2) Qual é o nome desta lesão descrita acima? (0,125 p)
O momento desta erupção, a boa saúde da paciente e a descrição das lesões sugerem uma melanose pustulosa transitória neonatal. Esta erupção neonatal benigna classicamente se manifesta na primeira semana de vida, com lesões em múltiplos estágios, incluindo vesículas, pústulas, colaretes de escamas e máculas hiperpigmentadas. É mais comum em infantes de pele escura. Os esfregaços dos conteúdos de uma pústula demonstram neutrófilos, podendo ser diagnósticos.
3) O diagnostico requer que técnica e o que vai ser provavelmente achado? (0,125 p)
Um esfregaço de uma pústula precisa ser obtido e corado com corante de Wright. Os achados microscópicos revelam feixes de neutrófilos.
4) Qual seria a medida terapêutica mais adequada? (0,125 p)

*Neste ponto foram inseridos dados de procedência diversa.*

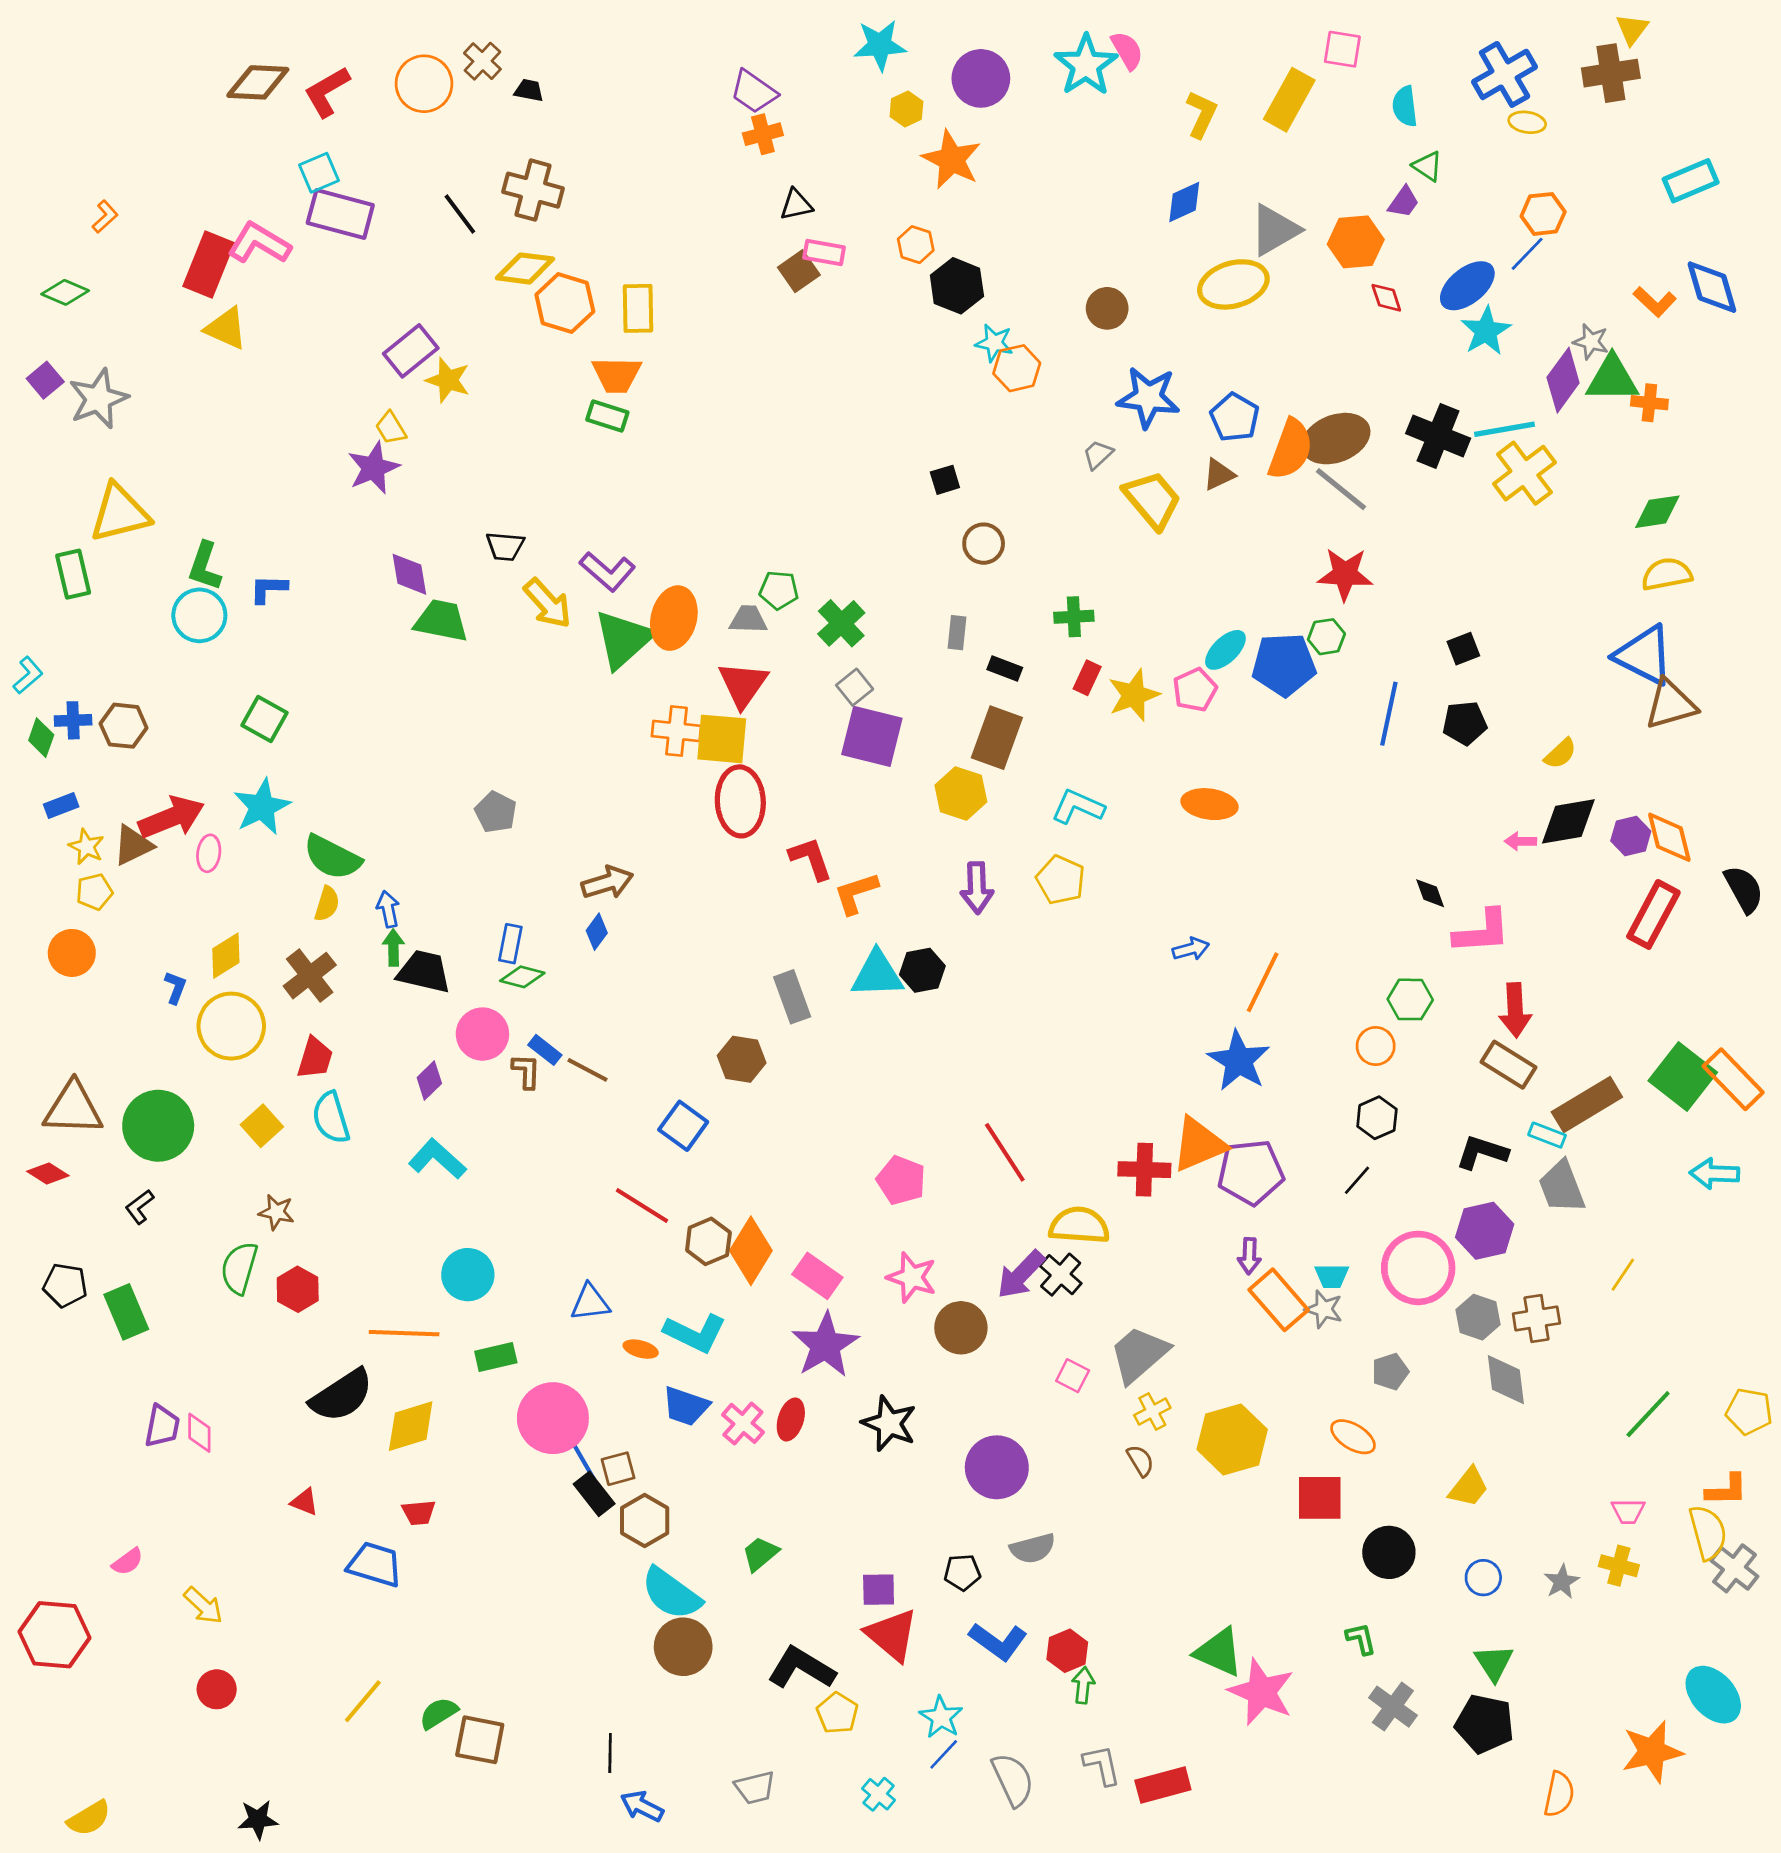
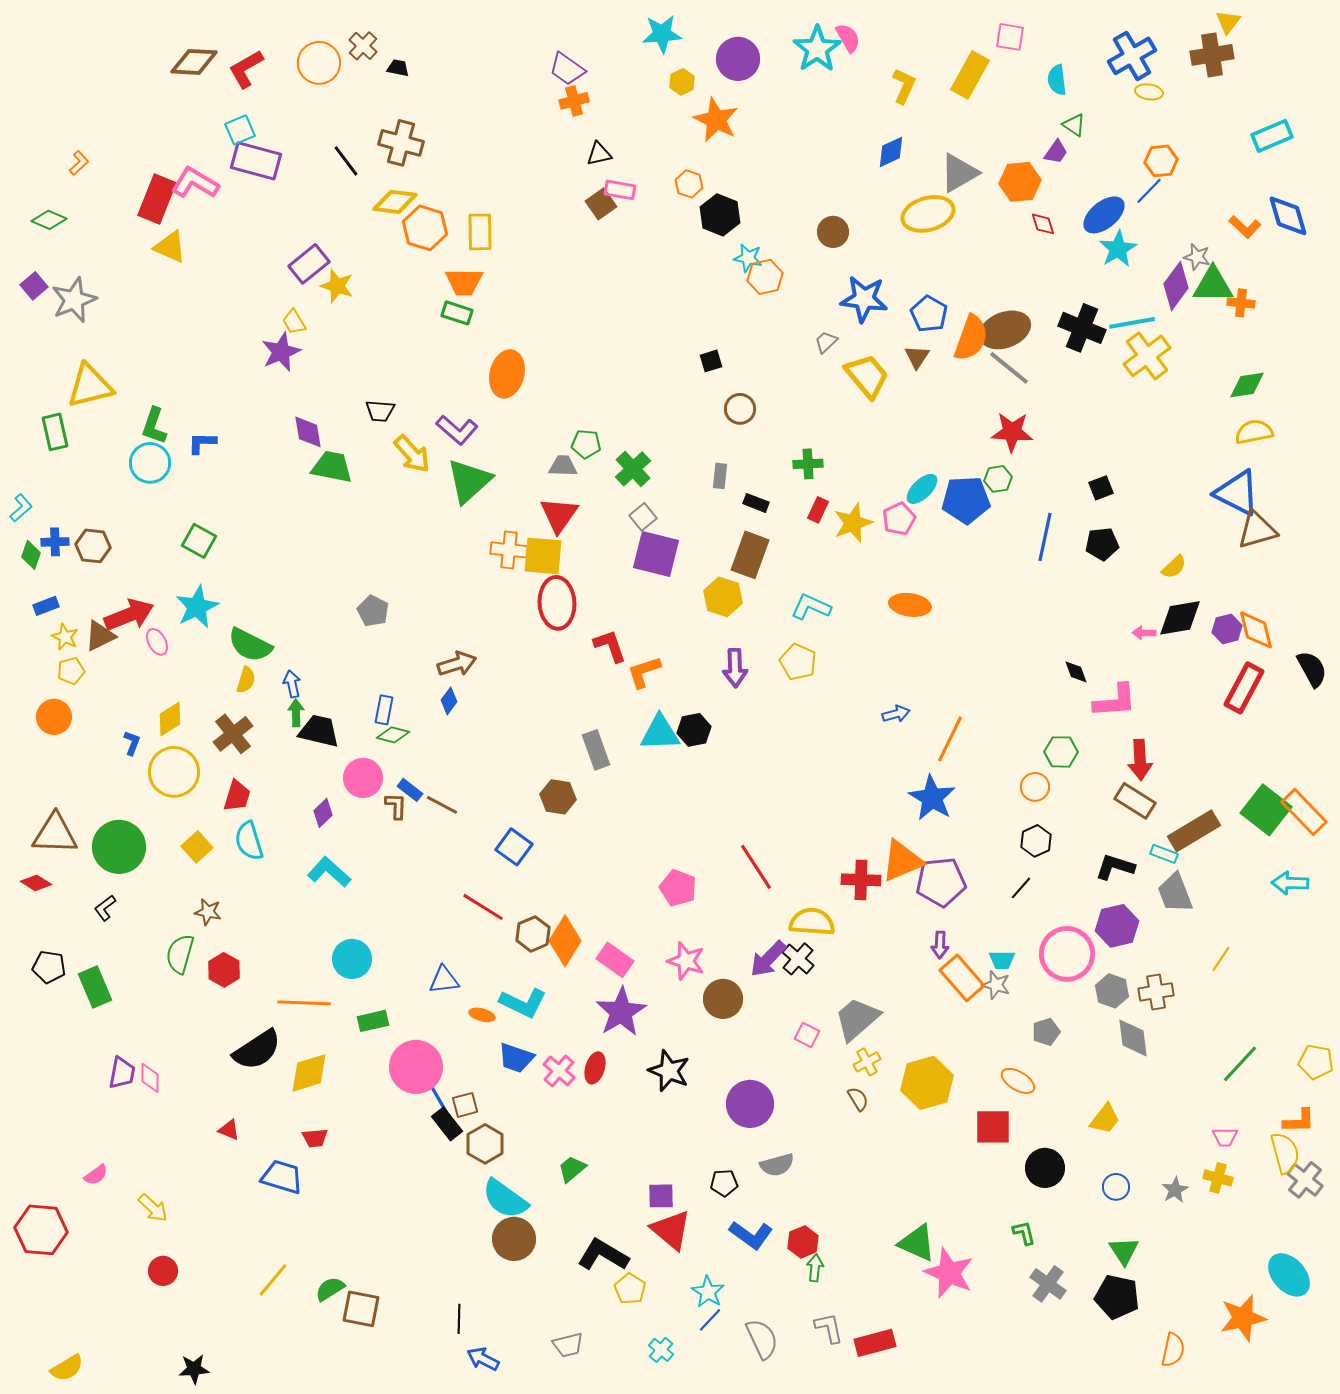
brown triangle: (1219, 474) -> (917, 357), turned -32
orange ellipse: (674, 618) -> (507, 374), moved
pink ellipse: (209, 853) -> (157, 642), turned -36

Simplesmente tranquilizar a mãe e dar alta. A melanose pustulosa transitória neonatal é uma erupção neonatal benigna em que um tratamento não é
necessário. Não há desenvolvimento de novas lesões durante a primeira semana de vida. A hiperpigmentação pós-inflamatória pode persistir por semanas a meses. O reconhecimento desta erupção neonatal comum é importante para poupar estes infantes de procedimentos desnecessários, como um rastreio séptico e medicamentos desnecessários. Culturas destas pústulas, tanto bacteriana como virai, são estéreis.